The next two important rules are two you probably won't have to worry about: conservative Muslims don't drink alcohol nor do they eat pork so avoid these foods. If in the home of a local they simply won't be served, but if eating out with locals, don't order them if they are available (pork most likely won't be found anywhere, although alcohol is in most hotel restaurants).

Once the food is served, again follow your host's lead as either you or the elders will likely be served first. Try a bit of everything offered as turning down food is rude, an unpleasant thought when you realize sheep's head is a delicacy often reserved for guests (although it is rarely served).

Eat as the locals eat; in most settings this means eating in the continental style (knife in the right hand, fork in the left), but on some occasions and with some foods you may eat with your hand, but only your right hand; don't touch any food with your left hand. As you finish your food, leave a bit on your plate to show there was more than enough and place your fork and knife together in the 5:00 position.

If dining in a restaurant be sure to check the bill for a service charge. Most restaurants include a service charge that will replace the tip, but if no service charge is included, leave a tip of 10-15%.

Celebrations & Events

There are two major food holidays in Bahrain, along with dozens of minor celebrations. The two major holidays are both Muslim holidays, including Eid al Fitr, which takes place after Ramadan, a religious holiday that requires fasting for 30 days. To celebrate the end of this fast, Eid al Fitr offers numerous foods, which differ from family to family, but generally consist of various meats and fish as a base with other grains and vegetables.

The second major food celebration is Eid al Adha, which is only celebrated after a pilgrim returns from haj, the mandatory journey for every able Muslim to go to Mecca. Again, this festival contains a large number of rice and meat dishes, including many of those served during Eid al Fitr.


When welcomed by anyone in Bahrain you will likely be offered coffee, the country's favored beverage.

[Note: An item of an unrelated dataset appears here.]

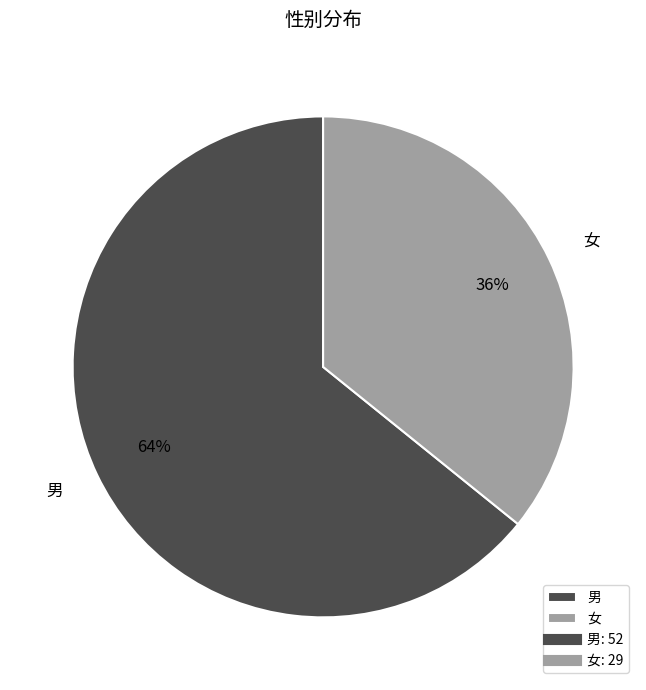

Does 女 account for over 50% of the chart?

No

However, this doesn't mean the drink options in the country are limited; in fact Bahrain has an incredible selection of drinks as the numerous foreigners living in the country demand drinks from their home countries. Due to this, all major international brands of soft drinks are available and there are also dozens of juices, tea, milk, and nearly any other non-alcoholic drink you can think of.

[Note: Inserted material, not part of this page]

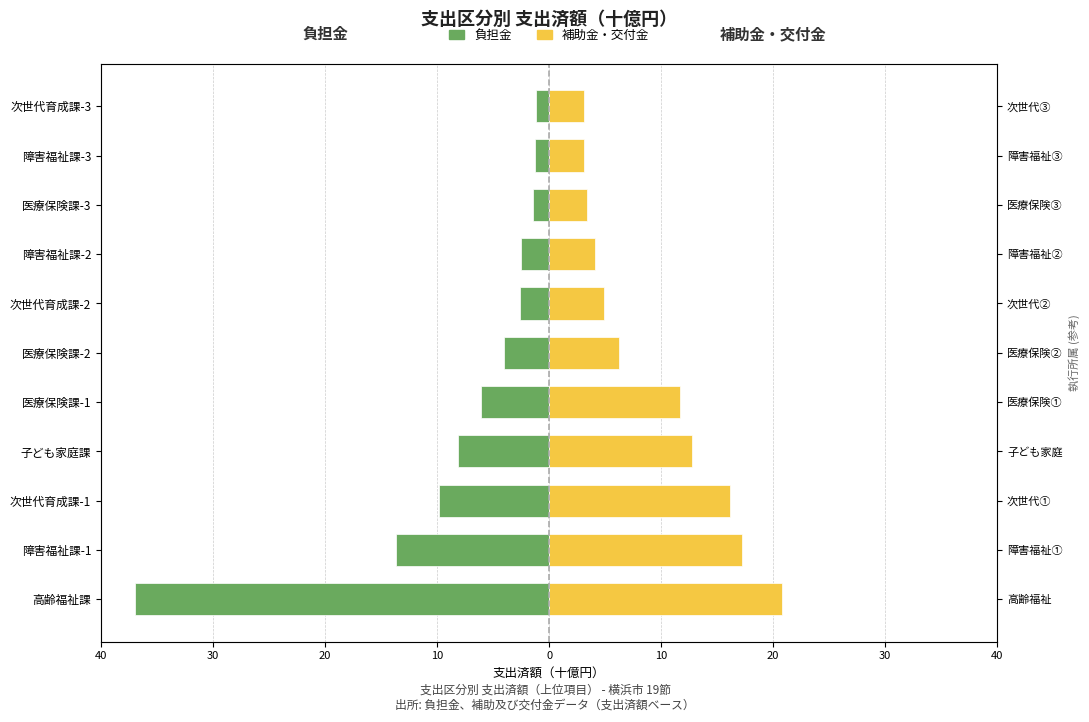

How many bars are there in total?

22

As a primarily Muslim country, Bahrain has very little alcohol available, but it can be purchased in many hotels catered to foreigners, although it is banned for Muslims to drink.

There is debate as to the cleanliness of the tap water in Bahrain. The most cautious course of action is to entirely avoid the tap water and items that could be made from or with the water, such as ice, fruits, and salads. If you do decide to drink the local tap water, first check with your local hotel or guesthouse to learn the cleanliness of the water in that area. If the water is safe, remember that many people may have trouble adjusting to the local tap water as it will most certainly be different from what your system is used to if you are not from the region.